I have a dataset with a patient identifier and a text field with a summary of medical findings (1 row per patient). I would like to create a dataset with multiple rows per patients by splitting the text field so that each sentence of the summary falls on a different line. Subsequently, I would like to text parse each line looking for certain keywords and negation terms. An example of the structure of the data frame is (the letters represent the sentences):
ID Summary
1 aaaaa. bb. c
2 d. eee. ff. g. h
3 i. j
4 k
I would like to split the text field at the “.” to convert it to:
ID Summary
1 aaaaa
1 bb
1 c
2 d
2 eee
2 ff
2 g
2 h
3 i
3 j
4 k
R code to create the initial data frame:
ID <- c(1, 2, 3, 4)
Summary <- c("aaaaa. bb. c", "d. eee. ff. g. h", "i. j", "k")
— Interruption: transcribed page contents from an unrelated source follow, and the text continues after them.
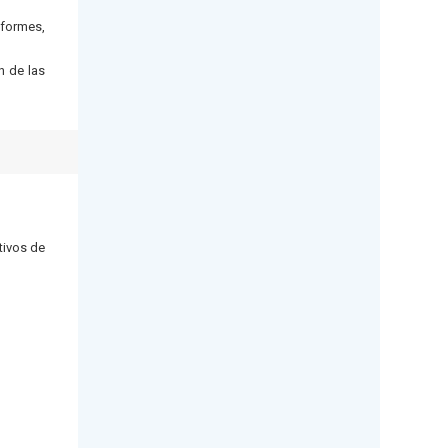
nformes,
n de las
tivos de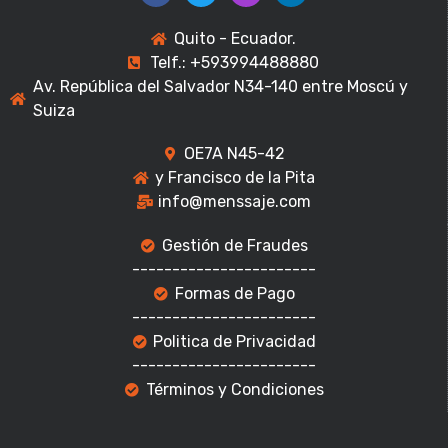
Quito - Ecuador.
Telf.: +593994488880
Av. República del Salvador N34-140 entre Moscú y
Suiza
OE7A N45-42
y Francisco de la Pita
info@menssaje.com
Gestión de Fraudes
-----------------------
Formas de Pago
-----------------------
Politica de Privacidad
-----------------------
Términos y Condiciones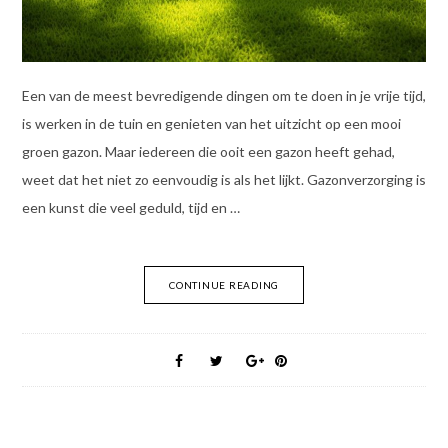
Een van de meest bevredigende dingen om te doen in je vrije tijd,
is werken in de tuin en genieten van het uitzicht op een mooi
groen gazon. Maar iedereen die ooit een gazon heeft gehad,
weet dat het niet zo eenvoudig is als het lijkt. Gazonverzorging is
een kunst die veel geduld, tijd en …
CONTINUE READING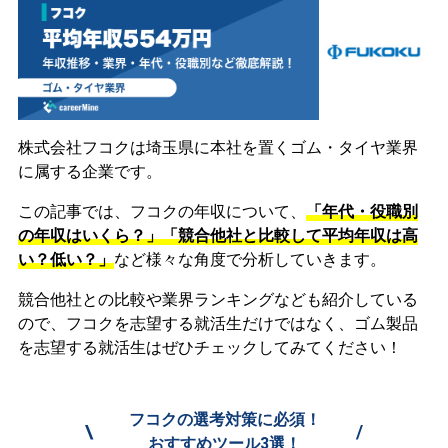
株式会社フコクは埼玉県に本社を置くゴム・タイヤ業界
に属する企業です。
この記事では、フコクの年収について、
「年代・役職別
の年収はいくら？」「競合他社と比較して平均年収は高
い？低い？」
など様々な角度で分析していきます。
競合他社との比較や業界ランキングなども紹介している
ので、フコクを志望する就活生だけではなく、ゴム製品
を志望する就活生はぜひチェックしてみてください！
フコクの選考対策に必須！
\
/
おすすめツール3選！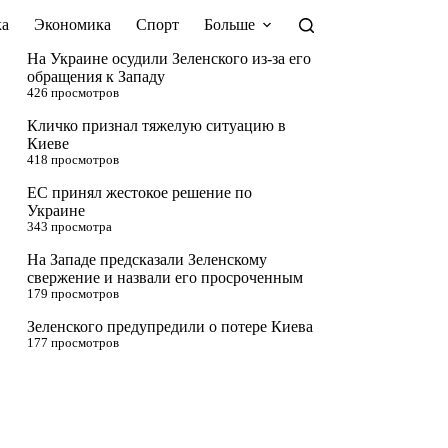
а
Экономика
Спорт
Больше
На Украине осудили Зеленского из-за его
обращения к Западу
426 просмотров
Кличко признал тяжелую ситуацию в
Киеве
418 просмотров
ЕС принял жестокое решение по
Украине
343 просмотра
На Западе предсказали Зеленскому
свержение и назвали его просроченным
179 просмотров
Зеленского предупредили о потере Киева
177 просмотров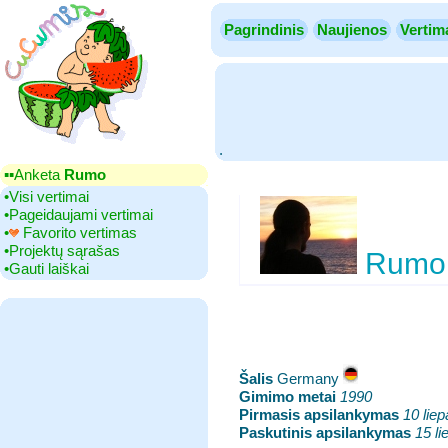
Pagrindinis
Naujienos
Vertim
.
▪▪‎Anketa
Rumo
•‎Visi vertimai
•‎Pageidaujami vertimai
•‎
Favorito vertimas
•‎Projektų sąrašas
Rumo
•‎Gauti laiškai
Šalis
‎Germany
Gimimo metai
‎
1990
Pirmasis apsilankymas
‎
10 lie
Paskutinis apsilankymas
‎
15 l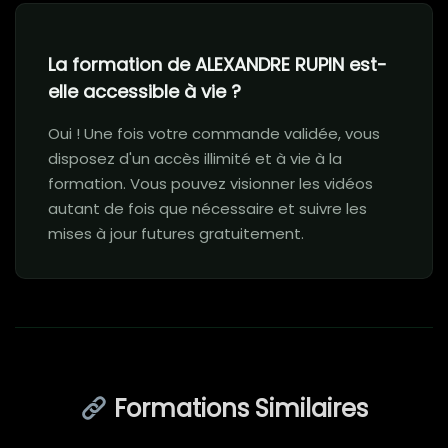
La formation de ALEXANDRE RUPIN est-
elle accessible à vie ?
Oui ! Une fois votre commande validée, vous
disposez d'un accès illimité et à vie à la
formation. Vous pouvez visionner les vidéos
autant de fois que nécessaire et suivre les
mises à jour futures gratuitement.
Formations Similaires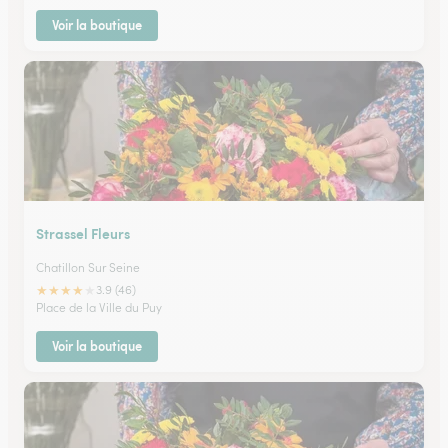
Voir la boutique
Strassel Fleurs
Chatillon Sur Seine
★
★
★
★
★
3.9 (46)
Place de la Ville du Puy
Voir la boutique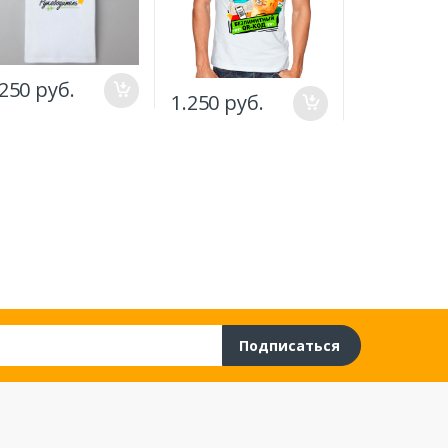
.250 руб.
1.250 руб
1.250 руб.
Подписаться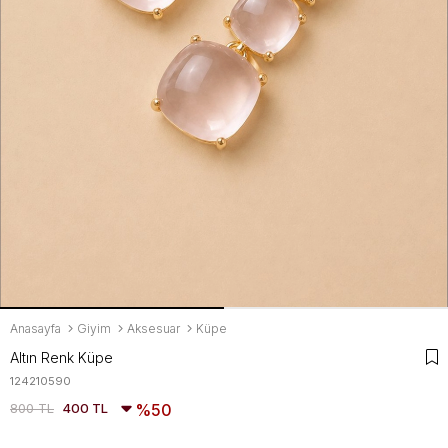
Anasayfa
Giyim
Aksesuar
Küpe
Altın Renk Küpe
124210590
800 TL
400 TL
50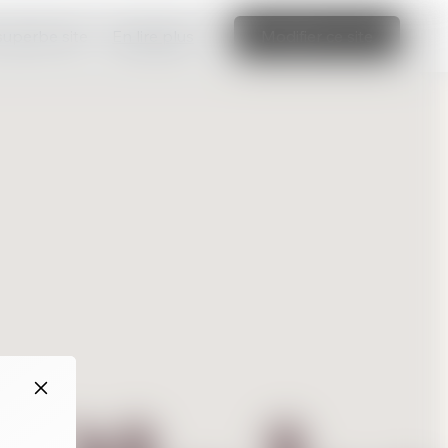
 superbe site
En lire plus
Modifier ce site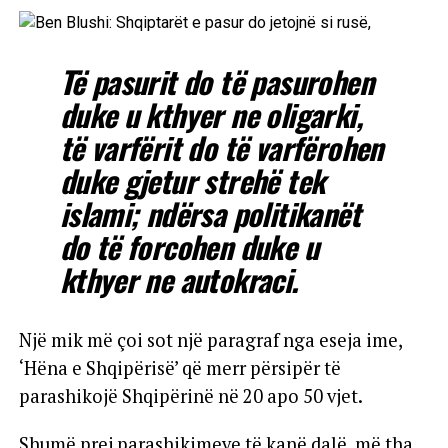
Të pasurit do të pasurohen
duke u kthyer ne oligarki,
të varfërit do të varfërohen
duke gjetur strehë tek
islami; ndërsa politikanët
do të forcohen duke u
kthyer ne autokraci.
Një mik më çoi sot një paragraf nga eseja ime,
‘Hëna e Shqipërisë’ që merr përsipër të
parashikojë Shqipërinë në 20 apo 50 vjet.
Shumë prej parashikimeve të kanë dalë, më tha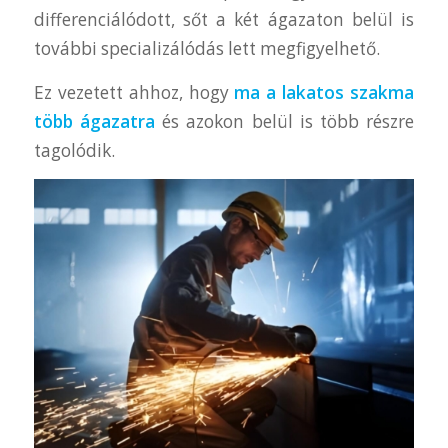
differenciálódott, sőt a két ágazaton belül is
további specializálódás lett megfigyelhető.
Ez vezetett ahhoz, hogy
ma a lakatos szakma
több ágazatra
és azokon belül is több részre
tagolódik.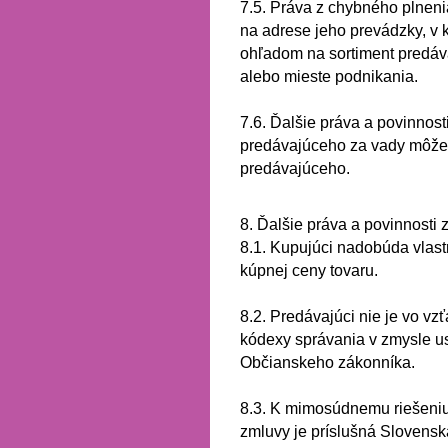
7.5.
Práva z chybného plneni
na adrese jeho prevádzky, v k
ohľadom na sortiment predáva
alebo mieste podnikania.
7.6.
Ďalšie práva a povinnost
predávajúceho za vady môže 
predávajúceho.
8. Ďalšie práva a povinnosti
8.1.
Kupujúci nadobúda vlastn
kúpnej ceny tovaru.
8.2.
Predávajúci nie je vo v
kódexy správania v zmysle u
Občianskeho zákonníka.
8.3.
K mimosúdnemu riešeniu 
zmluvy je príslušná Slovensk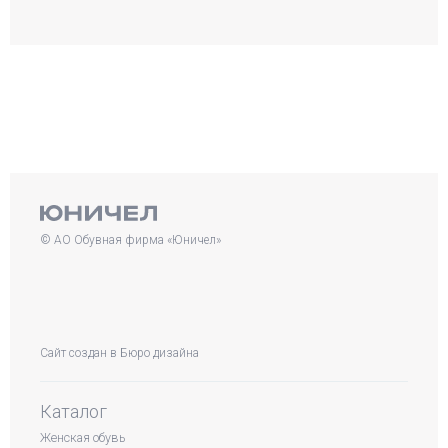
© АО Обувная фирма «Юничел»
Сайт создан в
Бюро дизайна
Каталог
Женская обувь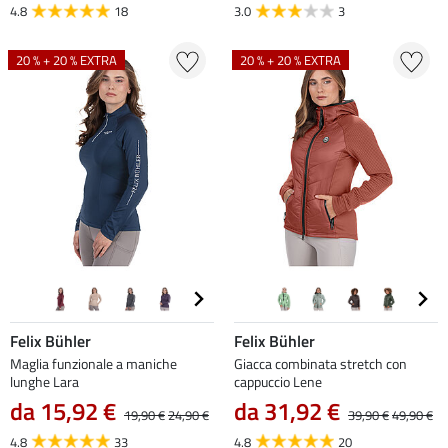
4.8
18
3.0
3
20 % + 20 % EXTRA
20 % + 20 % EXTRA
Felix Bühler
Felix Bühler
Maglia funzionale a maniche
Giacca combinata stretch con
lunghe Lara
cappuccio Lene
da 15,92 €
da 31,92 €
19,90 €
24,90 €
39,90 €
49,90 €
4.8
33
4.8
20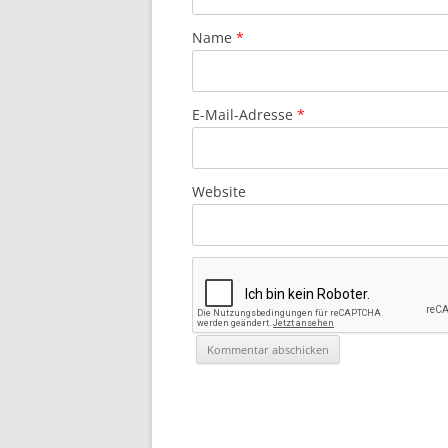
Name
*
E-Mail-Adresse
*
Website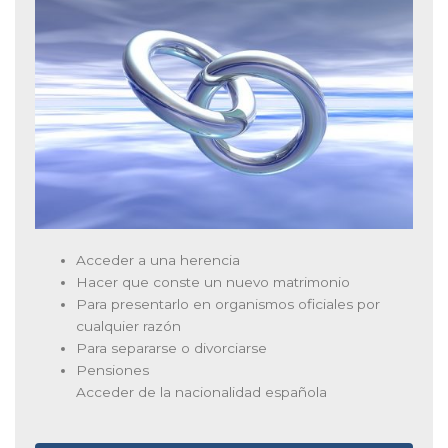
Acceder a una herencia
Hacer que conste un nuevo matrimonio
Para presentarlo en organismos oficiales por
cualquier razón
Para separarse o divorciarse
Pensiones
Acceder de la nacionalidad española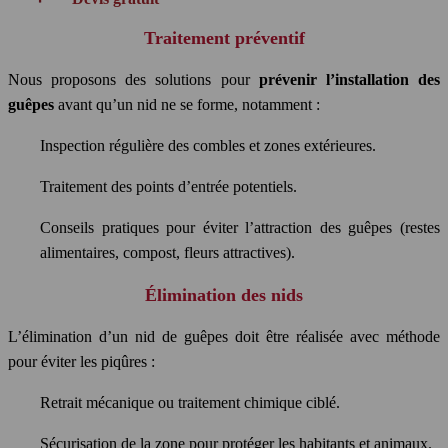
Traitement préventif
Nous proposons des solutions pour
prévenir l’installation des
guêpes
avant qu’un nid ne se forme, notamment :
Inspection régulière des combles et zones extérieures.
Traitement des points d’entrée potentiels.
Conseils pratiques pour éviter l’attraction des guêpes (restes
alimentaires, compost, fleurs attractives).
Élimination des nids
L’élimination d’un nid de guêpes doit être réalisée avec méthode
pour éviter les piqûres :
Retrait mécanique ou traitement chimique ciblé.
Sécurisation de la zone pour protéger les habitants et animaux.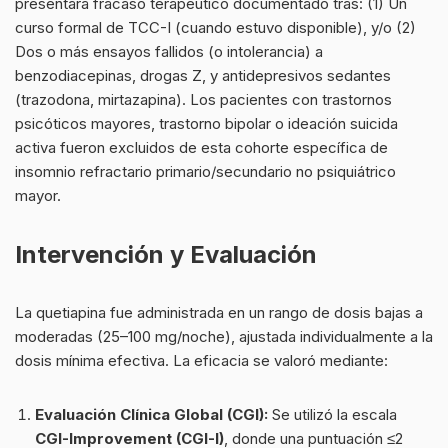
presentara fracaso terapéutico documentado tras: (1) Un
curso formal de TCC-I (cuando estuvo disponible), y/o (2)
Dos o más ensayos fallidos (o intolerancia) a
benzodiacepinas, drogas Z, y antidepresivos sedantes
(trazodona, mirtazapina). Los pacientes con trastornos
psicóticos mayores, trastorno bipolar o ideación suicida
activa fueron excluidos de esta cohorte específica de
insomnio refractario primario/secundario no psiquiátrico
mayor.
Intervención y Evaluación
La quetiapina fue administrada en un rango de dosis bajas a
moderadas (25–100 mg/noche), ajustada individualmente a la
dosis mínima efectiva. La eficacia se valoró mediante:
Evaluación Clínica Global (CGI):
Se utilizó la escala
CGI-Improvement (CGI-I)
, donde una puntuación ≤2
df <- data.frame(cbind(ID, Summary))
df$ID <- as.numeric(df$ID)
df$Summary <- as.character(df$Summary)
The following previous posting provides a nice solution: Breaking up (melting) text data in a column in R?
I used the following code from that posting which works for this sample dataset:
dflong <- by(df, df$ID, FUN = function(x) {
sentence = unlist(strsplit(x$Summary, "[.]"))
data.frame(ID = x$ID, Summary = sentence)
})
dflong2<- do.call(rbind,dflong)
However, when I try to apply to my larger dataset (>200,000 rows), I get the error message:
Error in data.frame(ID = x$ID, Summary = sentence) : arguments imply differing number of rows: 1, 0
I reduced the data frame down to test it on a smaller dataset and I still get this error message any time the number of rows is >57.
Is there another approach to take that can handle a larger number of rows? Any advice is appreciated. Thank you.